Extracted data entries:

** BEGIN **

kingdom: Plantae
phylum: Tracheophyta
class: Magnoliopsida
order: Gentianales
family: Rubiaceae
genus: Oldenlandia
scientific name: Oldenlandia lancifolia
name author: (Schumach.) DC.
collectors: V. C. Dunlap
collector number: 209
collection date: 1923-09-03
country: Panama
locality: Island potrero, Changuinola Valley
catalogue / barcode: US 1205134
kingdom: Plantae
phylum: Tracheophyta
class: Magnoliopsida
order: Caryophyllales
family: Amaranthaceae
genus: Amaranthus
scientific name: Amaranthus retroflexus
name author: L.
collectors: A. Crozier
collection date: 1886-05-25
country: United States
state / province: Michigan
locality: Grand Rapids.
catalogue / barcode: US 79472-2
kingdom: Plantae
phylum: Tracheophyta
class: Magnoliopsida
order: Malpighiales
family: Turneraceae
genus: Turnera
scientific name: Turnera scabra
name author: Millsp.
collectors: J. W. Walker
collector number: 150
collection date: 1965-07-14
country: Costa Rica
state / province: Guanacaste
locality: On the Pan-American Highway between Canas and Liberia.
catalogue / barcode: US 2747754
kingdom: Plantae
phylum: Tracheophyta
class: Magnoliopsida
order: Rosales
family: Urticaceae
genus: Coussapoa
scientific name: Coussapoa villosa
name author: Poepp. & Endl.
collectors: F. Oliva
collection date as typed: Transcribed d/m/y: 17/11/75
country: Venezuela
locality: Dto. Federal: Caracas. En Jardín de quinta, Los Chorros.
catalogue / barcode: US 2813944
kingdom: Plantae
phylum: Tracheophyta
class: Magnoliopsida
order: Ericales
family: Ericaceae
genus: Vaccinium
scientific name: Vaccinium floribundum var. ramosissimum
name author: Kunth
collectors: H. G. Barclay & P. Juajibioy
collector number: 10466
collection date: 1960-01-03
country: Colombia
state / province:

** END **

- [DIRECTIONS]
Print every line of these rows again, keeping each one exactly as it appears.

- [COMPLETED EXERCISE]
kingdom: Plantae
phylum: Tracheophyta
class: Magnoliopsida
order: Gentianales
family: Rubiaceae
genus: Oldenlandia
scientific name: Oldenlandia lancifolia
name author: (Schumach.) DC.
collectors: V. C. Dunlap
collector number: 209
collection date: 1923-09-03
country: Panama
locality: Island potrero, Changuinola Valley
catalogue / barcode: US 1205134
kingdom: Plantae
phylum: Tracheophyta
class: Magnoliopsida
order: Caryophyllales
family: Amaranthaceae
genus: Amaranthus
scientific name: Amaranthus retroflexus
name author: L.
collectors: A. Crozier
collection date: 1886-05-25
country: United States
state / province: Michigan
locality: Grand Rapids.
catalogue / barcode: US 79472-2
kingdom: Plantae
phylum: Tracheophyta
class: Magnoliopsida
order: Malpighiales
family: Turneraceae
genus: Turnera
scientific name: Turnera scabra
name author: Millsp.
collectors: J. W. Walker
collector number: 150
collection date: 1965-07-14
country: Costa Rica
state / province: Guanacaste
locality: On the Pan-American Highway between Canas and Liberia.
catalogue / barcode: US 2747754
kingdom: Plantae
phylum: Tracheophyta
class: Magnoliopsida
order: Rosales
family: Urticaceae
genus: Coussapoa
scientific name: Coussapoa villosa
name author: Poepp. & Endl.
collectors: F. Oliva
collection date as typed: Transcribed d/m/y: 17/11/75
country: Venezuela
locality: Dto. Federal: Caracas. En Jardín de quinta, Los Chorros.
catalogue / barcode: US 2813944
kingdom: Plantae
phylum: Tracheophyta
class: Magnoliopsida
order: Ericales
family: Ericaceae
genus: Vaccinium
scientific name: Vaccinium floribundum var. ramosissimum
name author: Kunth
collectors: H. G. Barclay & P. Juajibioy
collector number: 10466
collection date: 1960-01-03
country: Colombia
state / province:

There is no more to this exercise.